Все уходило, не оставляя почти ничего – ничего лишнего.

Восхитительная пустота и восхитительная наполненность.

Долгожданное освобождение от всех больных и терзающих мыслей. Удивительно-четкое, оглушающее осознание собственного тела – не как привычной, порой раздражающей оболочки, а как части себя – страстной, необузданной, ярко-чувствующей и горячо-отвечающей части. И, онемевшими пальцами вцепляясь в его плечо, до боли впиваясь ногтями, она с безумной покорностью решила: если это ему поможет, если это освободит его хотя бы от крохотной доли всего того, что вынужден был испытать по ее вине, то – пусть. Ее измученное, усталое тело, ее окаменевше-больное, не способное ничего чувствовать сердце, ее израненная, опустошенная, изуродованная душа – это все принадлежит лишь ему.

Пусть. Пусть. Пусть.

– Отпустило? Теперь проваливай. – Холодный, ядовитый смешок; сухо и резко щелкнувшая молния платья. Выпрямилась, спокойно и равнодушно наблюдая за ним – дрожащая рука все не попадала в рукав. Медленно поднял голову – непонимающий, больной, дикий взгляд. Вздрогнул, постепенно осознавая смысл пренебрежительно брошенных слов – лучше бы ударила. Что-то должен был произнести, но ответить в тон не хватило сил, а извиниться язык не повернулся. Несколько секунд, неподвижный, всматривался, словно надеясь, что показалось, а затем резко вылетел в коридор. Чуть слышно хлопнула дверь, отрезая их обоих от произошедшего, и наконец воцарилась тишина.

========== Часть 19 ==========

– Проблему мы решили, так что опасаться вам теперь нечего. Дело у Шилова забрали, передали другому следователю и быстро закрыли. Больше вас беспокоить не будут.

– Это, конечно, очень мило, – процедила Ирина, раздраженно разглаживая край форменной юбки, – но я бы хотела услышать кое-что другое. Например, что после того, как я выполнила ваше условие, я могу выйти из игры.

По вискам ударила глухая тишина.

– Мне кажется, вы чего-то не поняли, – наконец послышалось из темноты. – Наша организация не то место, где можно написать заявление по собственному желанию. Если человеку требуется время на восстановление, физическое или психологическое, или он хорошо себя зарекомендовал, мы можем не давать ему заданий некоторое время – месяц, год, даже несколько лет. В остальных случаях причиной может служить только арест ну или… – повисла тяжелая пауза, – смерть сотрудника.
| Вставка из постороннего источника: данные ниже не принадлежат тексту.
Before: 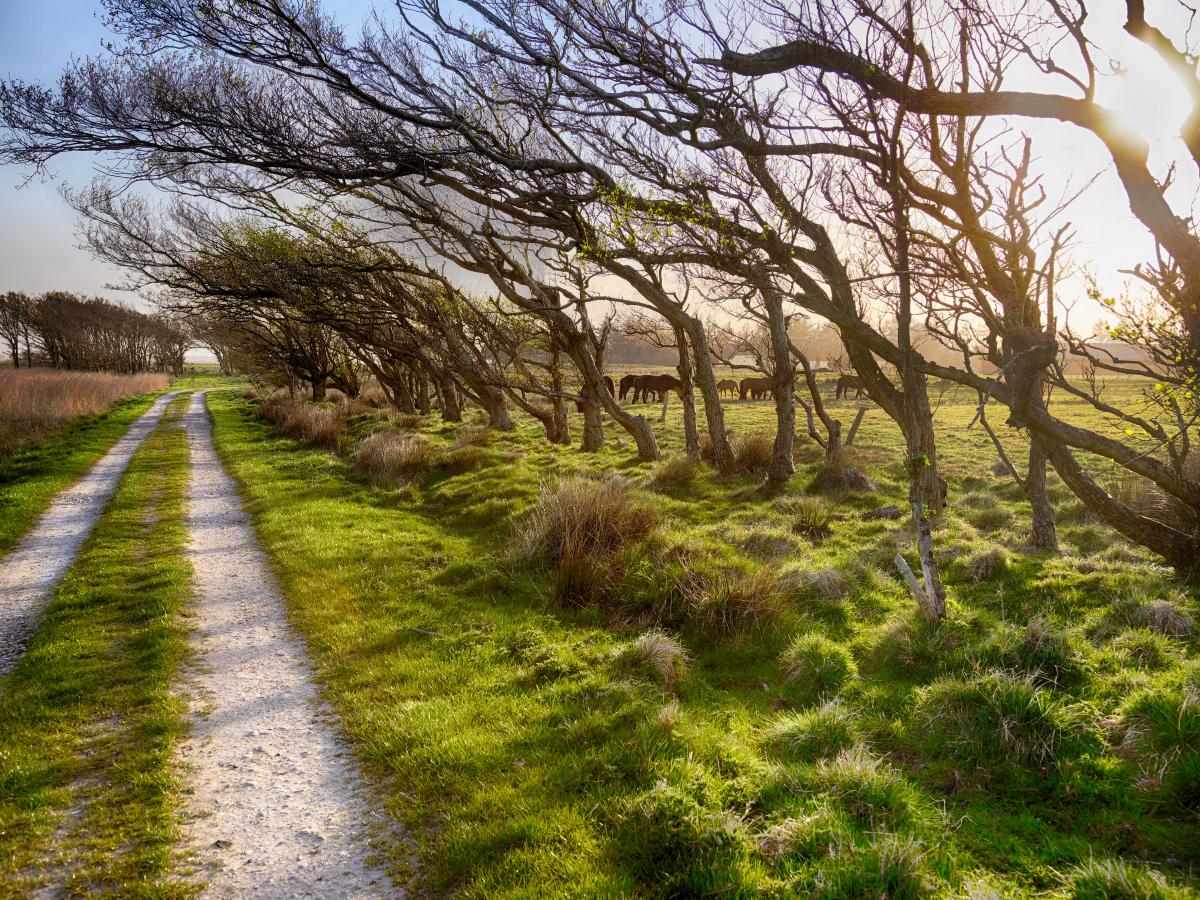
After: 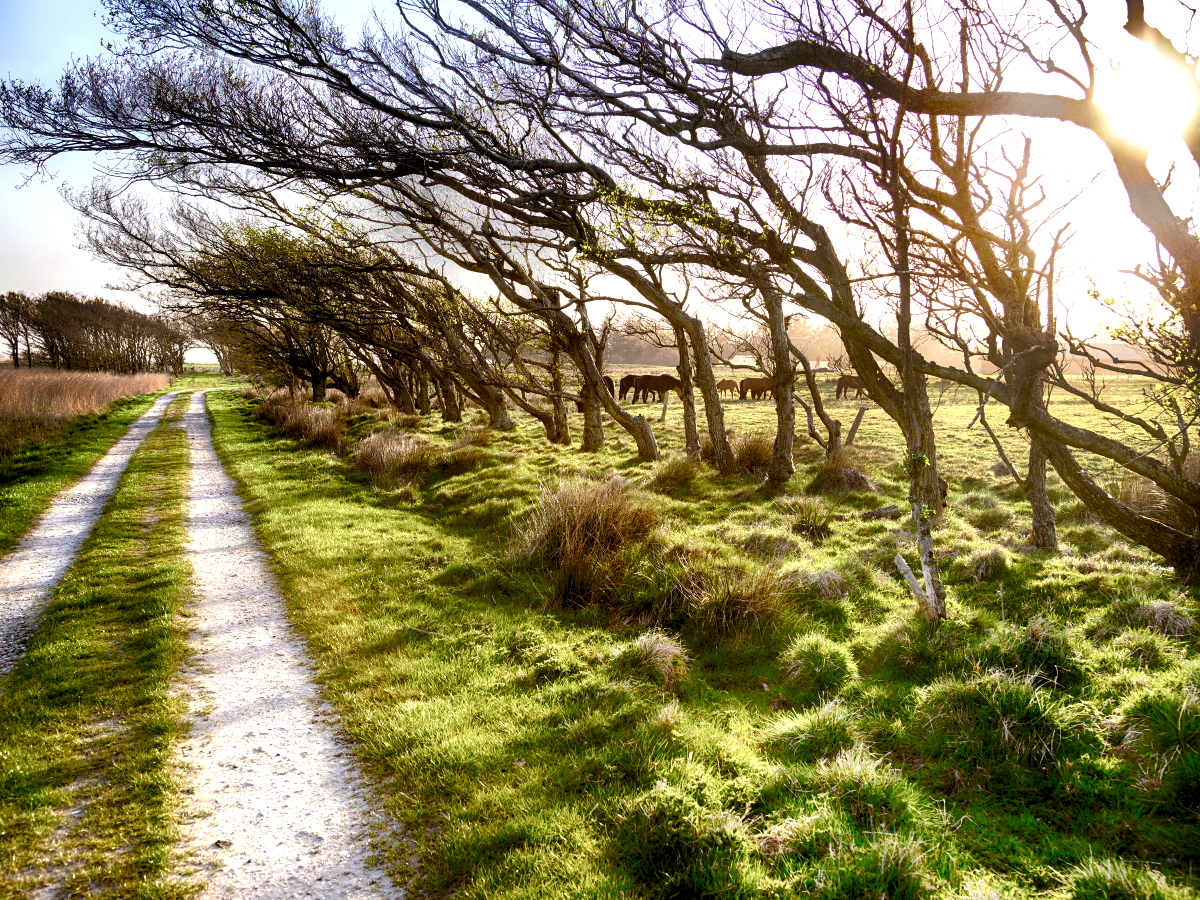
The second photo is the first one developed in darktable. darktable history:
levels: levels [0.016, 0.492, 0.969]
color balance rgb: linear chroma grading › global chroma 0.526%, perceptual saturation grading › global saturation 0.531%, perceptual saturation grading › highlights -30.331%, perceptual saturation grading › shadows 19.651%, global vibrance 20%
tone equalizer: -8 EV -0.401 EV, -7 EV -0.396 EV, -6 EV -0.354 EV, -5 EV -0.221 EV, -3 EV 0.243 EV, -2 EV 0.348 EV, -1 EV 0.365 EV, +0 EV 0.447 EV, edges refinement/feathering 500, mask exposure compensation -1.57 EV, preserve details no
exposure: black level correction 0.003, exposure 0.388 EV, compensate exposure bias true, compensate highlight preservation false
Сотрудника, твою мать, мысленно выругалась Ира, стиснув руки.

– И не надо этих риторических вопросов, что будет, если вы откажетесь в следующий раз, – как будто угадав невысказанный вопрос, продолжил незнакомец. – Тот, кто стал однажды одним из нас, остается с нами до конца. Без этого существование организации не только бессмысленно, оно будет под угрозой.

– Я поняла, – мрачно бросила Ира, касаясь пальцами ручки двери.

– Вот, возьмите. Мы очень ценим каждого, кто работает с нами, впрочем, я вам это уже говорил, – Зимина не успела понять, как на соседнем сиденье оказался внушительный конверт. – Вы наверняка найдете, как этим правильно распорядиться.

Ира медленно раскрыла конверт и, бросив взгляд внутрь, криво усмехнулась.

– Ну, если вы каждому своему “сотруднику” платите столько, то, думаю, желающих вершить справедливость у вас более чем достаточно. Боюсь даже спросить, откуда такое финансирование.

– А вы не спрашивайте. Для этого есть другие люди. Ваша задача – просто выполнять приказы и получать за это приятные бонусы.

– Киллер почти что на государственном окладе? Оригинально, – хмыкнула Ира и, не прощаясь, выскользнула из роскошного авто.

***

Паше все больше казалось, что те эпизоды, каждый раз выбивавшие почву из-под ног, переворачивавшие его представления обо всем – о Зиминой, о том, что происходит между ними, вообще обо всей этой нелогичной, нелепой ситуации, – это все ему просто привиделось. Та разбитая, растерянная, устало принимавшая его помощь, или страстно-покорная, яростно-нежная Зимина – может, она существовала только в его воспаленном, обезумевшем воображении? Ирина Сергеевна – деловито и сухо кивавшая на его приветствие в лабиринтах коридоров; резко и грубо отчитывавшая провинившихся сотрудников; как ни в чем не бывало подкалывавшая их с Ромой или угощавшая чаем, выслушивая их отчеты о внеслужебных заданиях, – эта Ирина Сергеевна могла быть такой прежде. Но сейчас? Он бы скорее поверил, что она после всего произошедшего вообще забудет о его существовании, сделав вид, что не замечает в упор; он бы поверил, если бы она, не привыкшая никому прощать дерзость, начала бы придираться к любому пустяку и в итоге уволила бы со скандалом…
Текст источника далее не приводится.